● **Request**
Look through the data below for the line with "X026660Y004077D01*" and the line with "X026850Y003547D01*", then output those two and all lines in between, exactly as written.

● **Records for this exercise**
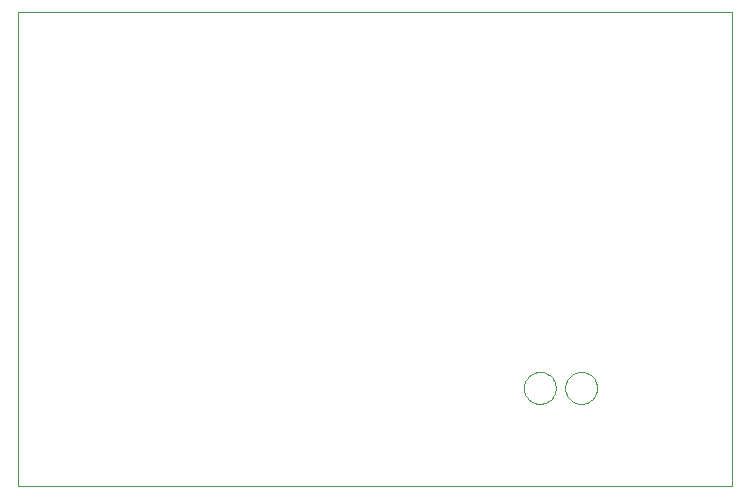
<source format=gbr>
G75*
G70*
%OFA0B0*%
%FSLAX24Y24*%
%IPPOS*%
%LPD*%
%AMOC8*
5,1,8,0,0,1.08239X$1,22.5*
%
%ADD10C,0.0000*%
D10*
X008931Y000385D02*
X008931Y016185D01*
X032731Y016185D01*
X032731Y000385D01*
X008931Y000385D01*
X025800Y003660D02*
X025802Y003706D01*
X025808Y003751D01*
X025818Y003796D01*
X025831Y003839D01*
X025848Y003882D01*
X025869Y003922D01*
X025893Y003961D01*
X025921Y003997D01*
X025952Y004031D01*
X025985Y004063D01*
X026021Y004091D01*
X026059Y004116D01*
X026099Y004138D01*
X026141Y004156D01*
X026184Y004170D01*
X026229Y004181D01*
X026274Y004188D01*
X026320Y004191D01*
X026365Y004190D01*
X026411Y004185D01*
X026456Y004176D01*
X026499Y004164D01*
X026542Y004147D01*
X026583Y004127D01*
X026622Y004104D01*
X026660Y004077D01*
X026694Y004047D01*
X026726Y004015D01*
X026755Y003979D01*
X026781Y003942D01*
X026804Y003902D01*
X026823Y003861D01*
X026838Y003818D01*
X026850Y003773D01*
X026858Y003728D01*
X026862Y003683D01*
X026862Y003637D01*
X026858Y003592D01*
X026850Y003547D01*
X026838Y003502D01*
X026823Y003459D01*
X026804Y003418D01*
X026781Y003378D01*
X026755Y003341D01*
X026726Y003305D01*
X026694Y003273D01*
X026660Y003243D01*
X026622Y003216D01*
X026583Y003193D01*
X026542Y003173D01*
X026499Y003156D01*
X026456Y003144D01*
X026411Y003135D01*
X026365Y003130D01*
X026320Y003129D01*
X026274Y003132D01*
X026229Y003139D01*
X026184Y003150D01*
X026141Y003164D01*
X026099Y003182D01*
X026059Y003204D01*
X026021Y003229D01*
X025985Y003257D01*
X025952Y003289D01*
X025921Y003323D01*
X025893Y003359D01*
X025869Y003398D01*
X025848Y003438D01*
X025831Y003481D01*
X025818Y003524D01*
X025808Y003569D01*
X025802Y003614D01*
X025800Y003660D01*
X027175Y003660D02*
X027177Y003706D01*
X027183Y003751D01*
X027193Y003796D01*
X027206Y003839D01*
X027223Y003882D01*
X027244Y003922D01*
X027268Y003961D01*
X027296Y003997D01*
X027327Y004031D01*
X027360Y004063D01*
X027396Y004091D01*
X027434Y004116D01*
X027474Y004138D01*
X027516Y004156D01*
X027559Y004170D01*
X027604Y004181D01*
X027649Y004188D01*
X027695Y004191D01*
X027740Y004190D01*
X027786Y004185D01*
X027831Y004176D01*
X027874Y004164D01*
X027917Y004147D01*
X027958Y004127D01*
X027997Y004104D01*
X028035Y004077D01*
X028069Y004047D01*
X028101Y004015D01*
X028130Y003979D01*
X028156Y003942D01*
X028179Y003902D01*
X028198Y003861D01*
X028213Y003818D01*
X028225Y003773D01*
X028233Y003728D01*
X028237Y003683D01*
X028237Y003637D01*
X028233Y003592D01*
X028225Y003547D01*
X028213Y003502D01*
X028198Y003459D01*
X028179Y003418D01*
X028156Y003378D01*
X028130Y003341D01*
X028101Y003305D01*
X028069Y003273D01*
X028035Y003243D01*
X027997Y003216D01*
X027958Y003193D01*
X027917Y003173D01*
X027874Y003156D01*
X027831Y003144D01*
X027786Y003135D01*
X027740Y003130D01*
X027695Y003129D01*
X027649Y003132D01*
X027604Y003139D01*
X027559Y003150D01*
X027516Y003164D01*
X027474Y003182D01*
X027434Y003204D01*
X027396Y003229D01*
X027360Y003257D01*
X027327Y003289D01*
X027296Y003323D01*
X027268Y003359D01*
X027244Y003398D01*
X027223Y003438D01*
X027206Y003481D01*
X027193Y003524D01*
X027183Y003569D01*
X027177Y003614D01*
X027175Y003660D01*
M02*

</source>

● **Exercise solution**
X026660Y004077D01*
X026694Y004047D01*
X026726Y004015D01*
X026755Y003979D01*
X026781Y003942D01*
X026804Y003902D01*
X026823Y003861D01*
X026838Y003818D01*
X026850Y003773D01*
X026858Y003728D01*
X026862Y003683D01*
X026862Y003637D01*
X026858Y003592D01*
X026850Y003547D01*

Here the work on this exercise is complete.